Distracted US drivers 'a menace'

**The top US transport official has said that people driving while distracted - including by making phone calls and texting - are a “menace to society”.**Speaking at a summit on “distracted driving”, Transportation Secretary Ray LaHood described it as an epidemic.

The Obama administration says nearly 6,000 people were killed and more than 500,000 injured last year in crashes involving drivers who were distracted.

Transport officials are looking at new measures to curb phone use by drivers.

Research suggests texting and making mobile phone calls are a major cause of driver distraction.

Mr LaHood said the use of devices such as BlackBerries and iPods was also a problem, and highlighted the dangers of drivers trying to carry out other tasks while at the wheel.

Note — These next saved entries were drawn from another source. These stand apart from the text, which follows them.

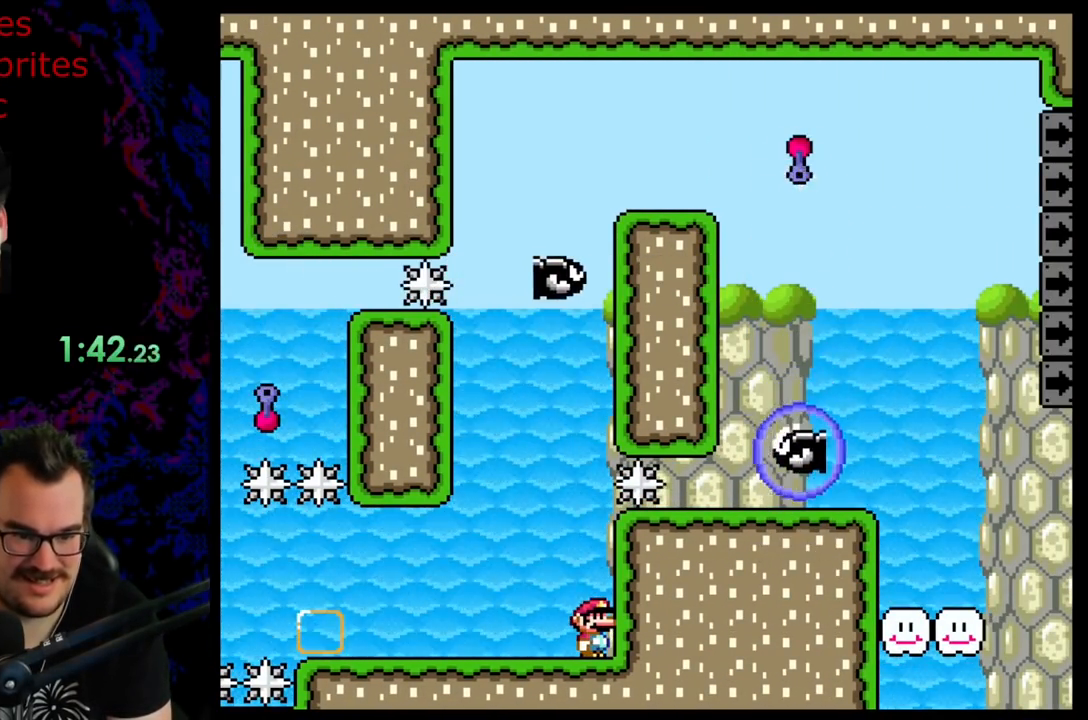
{"buttons": ["Y", "DPAD_LEFT"], "events": [[17, "DPAD_LEFT", "down"], [200, "DPAD_LEFT", "up"], [400, "DPAD_LEFT", "down"]]}
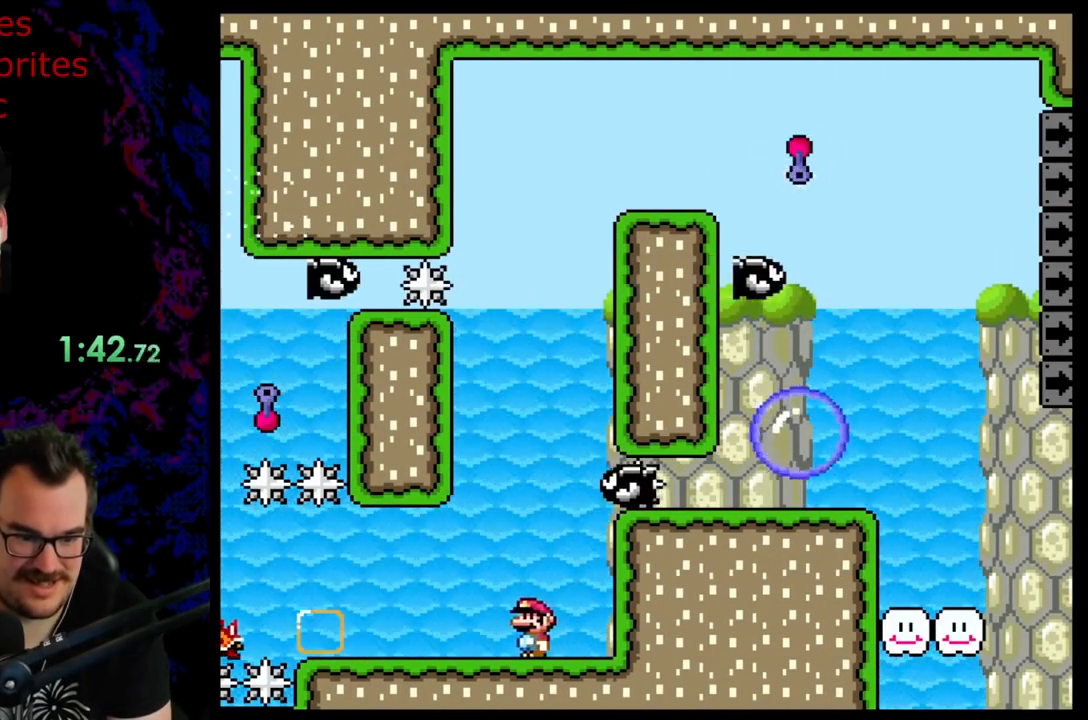
{"buttons": ["B", "Y", "DPAD_LEFT"], "events": [[67, "DPAD_LEFT", "up"], [117, "DPAD_RIGHT", "down"], [383, "B", "down"], [400, "DPAD_LEFT", "down"], [400, "DPAD_RIGHT", "up"]]}
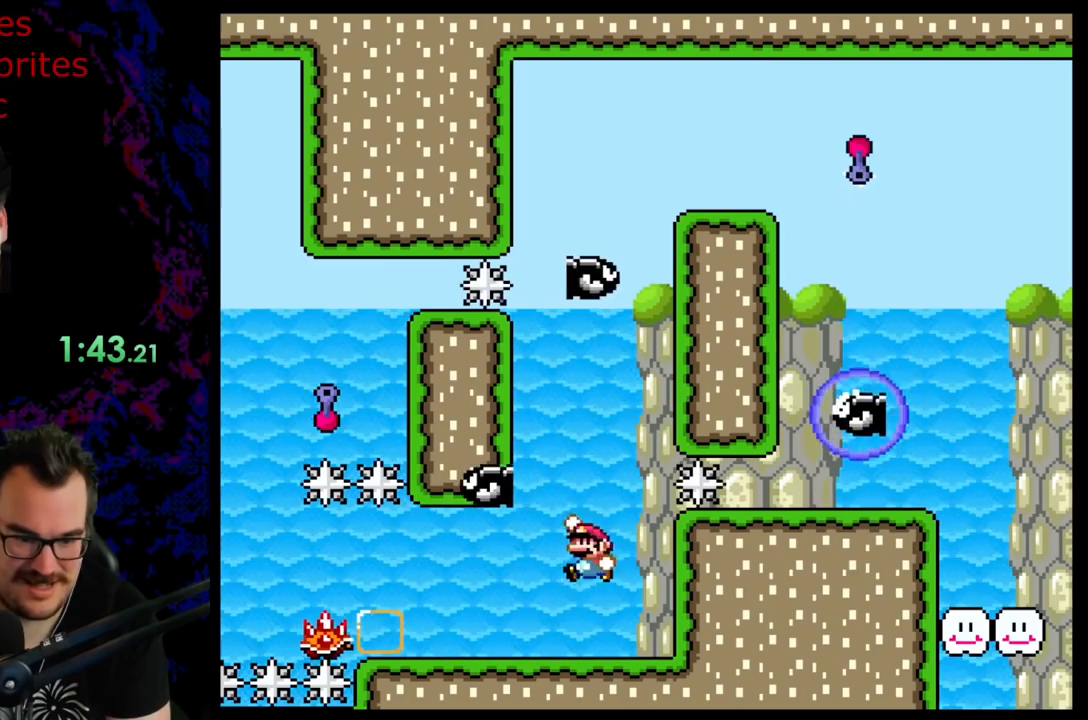
{"buttons": ["Y", "DPAD_RIGHT"], "events": [[83, "DPAD_LEFT", "up"], [133, "DPAD_RIGHT", "down"], [250, "DPAD_LEFT", "down"], [250, "DPAD_RIGHT", "up"], [367, "B", "up"], [417, "DPAD_LEFT", "up"], [500, "DPAD_RIGHT", "down"]]}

We need a combination of strong laws, tough enforcement and ongoing public education to make a difference

Ray LaHood
Transportation Secretary

“Greg Zaffke from Chicago lost his mother when a driver who was painting her nails said she never saw the red light at the intersection,” he told the two-day summit in the capital, Washington.

Mr LaHood warned that the drivers of public buses, including those carrying schoolchildren, were also driving distracted “every day of the week”.

The government needed to learn from previous efforts to encourage seatbelt use and cut drunken driving as it sought to tackle the problem, he added.

“We need a combination of strong laws, tough enforcement and ongoing public education to make a difference,” he said.

Senator Charles Schumer, who will address the summit, and other Democrats introduced legislation in July that, if passed, would require states to ban texting or e-mailing by drivers of a moving vehicle or lose a quarter of their annual federal highway funding.

A number of US states have already barred texting and talking on a mobile phone while driving.

In the UK, using a hand-held phone while driving became illegal in 2003.